As I stated earlier in this thread. Wild turkeys, the way I fix them, are not dry as I pick them leaving the ski on and roast them in a bag keeping the moisture in the meat. The one I roasted for Thanksgiving last year you could squeeze the juice out of the meat. They are not as tender as a farm raised birds but a lot of the reason they are tough is from being overcooked. The legs are real tough but they go into the turkey soup I make from boiling the meat off the carcass.

To me tame turkeys are tasteless compared to the flavor of a wild turkey.


----------



## sureshot006 (Sep 8, 2010)

I've only personally harvested one turkey but the hunt is a heck of a lot of fun. I scalded and plucked him, then brined in apple juice and spices for 24 hrs in a large, clean cooler with bottles of ice.

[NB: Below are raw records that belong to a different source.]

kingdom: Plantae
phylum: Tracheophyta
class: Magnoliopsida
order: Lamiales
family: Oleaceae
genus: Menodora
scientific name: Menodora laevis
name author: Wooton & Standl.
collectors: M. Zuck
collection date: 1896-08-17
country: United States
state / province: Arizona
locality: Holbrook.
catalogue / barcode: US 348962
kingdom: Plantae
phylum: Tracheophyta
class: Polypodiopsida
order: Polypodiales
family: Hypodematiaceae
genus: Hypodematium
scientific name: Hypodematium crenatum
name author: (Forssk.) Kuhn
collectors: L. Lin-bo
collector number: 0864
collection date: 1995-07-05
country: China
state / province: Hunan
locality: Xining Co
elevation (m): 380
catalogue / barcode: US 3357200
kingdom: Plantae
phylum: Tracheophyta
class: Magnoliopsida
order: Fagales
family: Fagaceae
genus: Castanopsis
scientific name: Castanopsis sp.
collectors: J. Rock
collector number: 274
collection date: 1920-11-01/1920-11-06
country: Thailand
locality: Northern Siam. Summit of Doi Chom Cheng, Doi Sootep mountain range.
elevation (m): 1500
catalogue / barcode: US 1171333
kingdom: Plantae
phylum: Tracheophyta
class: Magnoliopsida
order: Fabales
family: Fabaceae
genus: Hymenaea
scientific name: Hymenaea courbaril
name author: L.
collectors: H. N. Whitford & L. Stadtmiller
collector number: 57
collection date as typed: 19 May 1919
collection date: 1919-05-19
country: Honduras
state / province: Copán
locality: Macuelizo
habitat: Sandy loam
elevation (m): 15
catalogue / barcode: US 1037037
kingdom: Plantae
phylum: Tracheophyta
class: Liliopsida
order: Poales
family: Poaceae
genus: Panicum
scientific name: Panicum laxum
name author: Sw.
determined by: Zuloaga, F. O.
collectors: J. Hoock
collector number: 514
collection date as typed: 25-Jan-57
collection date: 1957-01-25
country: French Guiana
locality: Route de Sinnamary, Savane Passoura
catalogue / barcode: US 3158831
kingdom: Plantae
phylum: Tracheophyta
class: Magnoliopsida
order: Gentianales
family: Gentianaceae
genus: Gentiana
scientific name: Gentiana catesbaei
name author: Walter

Cooked him over apple wood on a charcoal smoker for about 14 hrs (22 lb bird)...

I really never eat turkey even at thanksgiving. Not that its bad... Its just... Store bought turkey that needs a ton of gravey to have flavor. The wild home smoked turkey my brother called in for me was by FAR the best I had eaten. Drumsticks were a bit overdone of course but everything else was extremely moist.

Smoking a bird is quite a bit of work but a great way to spend a Saturday with a lawn chair and a cooler of beer.


----------



## yooper Bob (Jul 11, 2016)

I manage to harvest wild turkey a lot. A really good meal is simple. Skin the bird , get a foil roasting g pan,put bird in the pan,stuff bird with whole onion add carrot pieces, put small potatoes around bird with cabbage,carrots,whole small onions, put several bacon strips across the breast, add several large cups of water to pan,about 1 to 2 inches deep. Cover with foil compleatly and cook on grill for 3 hours, or until meat is falling off legs by touch. This is really good, beats store bought hands down. We always cook one at deer camp.


----------



## Lamarsh (Aug 19, 2014)

yooper Bob said:


> I manage to harvest wild turkey a lot. A really good meal is simple. Skin the bird , get a foil roasting g pan,put bird in the pan,stuff bird with whole onion add carrot pieces, put small potatoes around bird with cabbage,carrots,whole small onions, put several bacon strips across the breast, add several large cups of water to pan,about 1 to 2 inches deep. Cover with foil compleatly and cook on grill for 3 hours, or until meat is falling off legs by touch. This is really good, beats store bought hands down. We always cook one at deer camp.


That's a great one. Never tried it exactly, but I do something similar for game hens and love it. Keyword for this recipe is bacon--bacon on that wild turkey meat so it doesn't dry out!


----------



## yooper Bob (Jul 11, 2016)

Lamarsh said:


> That's a great one. Never tried it exactly, but I do something similar for game hens and love it. Keyword for this recipe is bacon--bacon on that wild turkey meat so it doesn't dry out!


 AMEN, it keeps it juicey and goooooooood!


----------



## Birddoggem (Jul 25, 2016)

A Jake breast lightly seasoned cooked over seasoned apple wood was the best piece of meat I have ever eaten. I wonder if there is a difference in flavor or tenderness from spring to fall?


----------